Elle monte derrière sans attendre ma réponse, je fronce les sourcils et la regarde mettre sa ceinture sans rien dire. Je démarre tout de même, on roule quelques secondes en silence avant qu’elle ne parle.
Ruth : tu as l’air en forme.
Moi brusque : il y a une raison pour que je ne le sois pas ?
Ruth : heu non, je voulais dire, enfin je suis ravie de te revoir.
Moi sourire sarcastique : très drôle, c’est vraiment très curieux que tu me dises ça après m’avoir souhaité tout le malheur du monde.
Elle baisse la tête penaude. Marianne me jette un regard interrogateur, je hausse juste les épaules.
Ruth : Mel je…
Moi : je pensais que tout était clair entre nous la dernière fois.
Ruth : à propos, je tiens à te présenter mes excuses, je…
Moi la coupant net : je ne tiens pas particulièrement à parler de ça avec toi et j’aurais préféré qu’on en reste là.
Je l’entends soupirer.
Ruth : okay !
Flottement.
Ruth : au fait, tu ne nous as pas présenté.
Moi bourru : suis-je tenu de le faire ?
Elle lève les mains d’innocence.
Ruth : tu n’as pas besoin d’être sur la défensive. (hésitante) Est-ce qu’on, est-ce qu’on peut oublier ce qui s’est passé et essayer de reprendre une relation saine ?
Moi parlant vite : ne compte pas sur moi en tout cas.
Ruth : tu (souffles) Mel, je suis sincèrement désolée, je…

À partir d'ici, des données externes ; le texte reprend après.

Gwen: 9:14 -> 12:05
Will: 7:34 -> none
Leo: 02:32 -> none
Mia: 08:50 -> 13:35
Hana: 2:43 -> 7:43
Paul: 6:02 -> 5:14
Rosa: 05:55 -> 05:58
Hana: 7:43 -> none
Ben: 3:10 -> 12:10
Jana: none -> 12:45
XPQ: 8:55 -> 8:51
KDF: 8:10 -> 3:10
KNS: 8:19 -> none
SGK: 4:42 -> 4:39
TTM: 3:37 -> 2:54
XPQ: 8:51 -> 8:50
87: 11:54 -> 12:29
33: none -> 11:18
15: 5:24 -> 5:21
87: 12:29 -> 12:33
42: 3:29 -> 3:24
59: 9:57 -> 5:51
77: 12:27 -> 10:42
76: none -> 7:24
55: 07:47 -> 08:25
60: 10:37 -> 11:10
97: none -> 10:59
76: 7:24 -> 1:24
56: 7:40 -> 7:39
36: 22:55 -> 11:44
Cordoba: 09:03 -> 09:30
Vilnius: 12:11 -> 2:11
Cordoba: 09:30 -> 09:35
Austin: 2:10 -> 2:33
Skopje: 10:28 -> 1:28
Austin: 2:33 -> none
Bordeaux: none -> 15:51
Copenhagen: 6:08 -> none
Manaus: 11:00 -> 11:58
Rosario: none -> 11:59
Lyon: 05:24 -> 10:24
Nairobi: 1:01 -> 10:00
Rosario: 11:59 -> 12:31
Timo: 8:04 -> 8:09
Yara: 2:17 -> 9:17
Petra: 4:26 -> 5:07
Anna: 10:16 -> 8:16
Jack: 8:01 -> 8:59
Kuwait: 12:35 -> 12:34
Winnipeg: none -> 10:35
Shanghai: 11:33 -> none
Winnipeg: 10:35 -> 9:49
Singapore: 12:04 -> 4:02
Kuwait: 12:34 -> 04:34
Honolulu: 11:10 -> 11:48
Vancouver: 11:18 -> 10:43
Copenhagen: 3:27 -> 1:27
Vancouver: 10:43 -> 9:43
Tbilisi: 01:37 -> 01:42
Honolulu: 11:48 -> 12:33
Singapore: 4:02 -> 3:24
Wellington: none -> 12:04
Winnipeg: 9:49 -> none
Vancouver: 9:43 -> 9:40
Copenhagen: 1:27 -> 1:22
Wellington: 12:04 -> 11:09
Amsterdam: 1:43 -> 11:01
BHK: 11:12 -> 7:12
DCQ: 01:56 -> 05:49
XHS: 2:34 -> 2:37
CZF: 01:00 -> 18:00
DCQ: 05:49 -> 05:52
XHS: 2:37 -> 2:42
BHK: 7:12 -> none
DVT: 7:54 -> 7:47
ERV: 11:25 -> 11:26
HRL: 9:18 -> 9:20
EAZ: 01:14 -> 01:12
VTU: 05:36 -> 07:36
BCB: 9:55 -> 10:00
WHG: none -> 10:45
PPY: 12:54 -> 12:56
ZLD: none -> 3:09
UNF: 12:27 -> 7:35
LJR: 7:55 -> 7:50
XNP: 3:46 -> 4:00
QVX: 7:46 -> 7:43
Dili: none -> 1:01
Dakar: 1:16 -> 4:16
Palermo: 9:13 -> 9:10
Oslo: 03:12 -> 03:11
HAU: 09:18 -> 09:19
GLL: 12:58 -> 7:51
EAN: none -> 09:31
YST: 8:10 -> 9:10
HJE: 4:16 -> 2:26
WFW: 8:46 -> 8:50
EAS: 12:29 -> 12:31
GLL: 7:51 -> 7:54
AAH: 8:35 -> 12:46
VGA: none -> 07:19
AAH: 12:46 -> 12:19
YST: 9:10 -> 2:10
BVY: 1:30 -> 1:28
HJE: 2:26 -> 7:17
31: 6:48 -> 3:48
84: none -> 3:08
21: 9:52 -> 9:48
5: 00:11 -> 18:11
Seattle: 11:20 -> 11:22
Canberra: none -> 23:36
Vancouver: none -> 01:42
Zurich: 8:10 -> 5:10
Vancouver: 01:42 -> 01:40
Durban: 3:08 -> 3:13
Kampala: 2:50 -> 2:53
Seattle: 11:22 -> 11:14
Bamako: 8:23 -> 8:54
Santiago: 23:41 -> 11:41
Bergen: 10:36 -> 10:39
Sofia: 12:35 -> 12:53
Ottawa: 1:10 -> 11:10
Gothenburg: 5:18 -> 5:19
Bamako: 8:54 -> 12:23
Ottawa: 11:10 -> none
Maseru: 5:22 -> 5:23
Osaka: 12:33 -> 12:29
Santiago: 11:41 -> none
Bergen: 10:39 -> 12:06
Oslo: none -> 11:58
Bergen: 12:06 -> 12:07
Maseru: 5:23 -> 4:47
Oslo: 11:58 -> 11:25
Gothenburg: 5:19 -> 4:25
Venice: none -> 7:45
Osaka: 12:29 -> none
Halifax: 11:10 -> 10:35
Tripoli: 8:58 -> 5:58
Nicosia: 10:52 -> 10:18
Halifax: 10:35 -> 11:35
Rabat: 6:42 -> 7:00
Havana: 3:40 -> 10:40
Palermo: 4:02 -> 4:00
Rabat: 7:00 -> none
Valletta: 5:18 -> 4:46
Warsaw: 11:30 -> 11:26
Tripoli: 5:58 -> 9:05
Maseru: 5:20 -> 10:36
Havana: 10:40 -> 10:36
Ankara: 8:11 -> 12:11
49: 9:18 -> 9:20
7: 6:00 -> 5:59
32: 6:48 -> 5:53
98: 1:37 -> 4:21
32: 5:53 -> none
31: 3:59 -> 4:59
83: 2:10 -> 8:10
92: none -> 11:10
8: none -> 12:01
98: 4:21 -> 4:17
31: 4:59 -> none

Moi haussant le ton : tu es bouchée ou quoi ? Je m’en contrefiche de tes excuses Ruth. Je ne veux plus rien avoir à faire avec toi. (freinant brusquement) D’ailleurs, descends de ma caisse, ne viens pas me faire pas chier.
Marianne : ohh ??
Ruth reste à me fixer quelques secondes les yeux tout rond avant de descendre. Pendant ce temps, je souffle un bon coup pour me calmer. Je remets le contact quand c’est bon.
Marianne : eh beh
Moi : sans commentaire, s’il te plaît.
Trente minutes, plus tard, j’étais tranquillement en train de sillonner les rayons du Leader price lorsque je repère une silhouette que je connais trop bien dans le rang devant la caisse. Je suis sa progression jusqu’à ce qu’elle quitte la caisse pour se diriger vers la sortie. Plus aucun doute, c’est elle.
Moi à Marianne : continue les courses, on se retrouve à la caisse.
Marianne : non mais…
Moi : fais ce que je te dis !
J’ai speedé en allant à son encontre.
Moi derrière elle : salut !
Elle se tourne et lorsque se rend compte qu’il s’agit de moi, elle se retourne et fait mine de partir. Je l’attrape par le bras pour l’obliger à s’arrêter.
Moi : non, pas cette fois Cassidy. Tu n’iras nulle part tant que tu ne me dis pas quel problème tu as avec moi !!!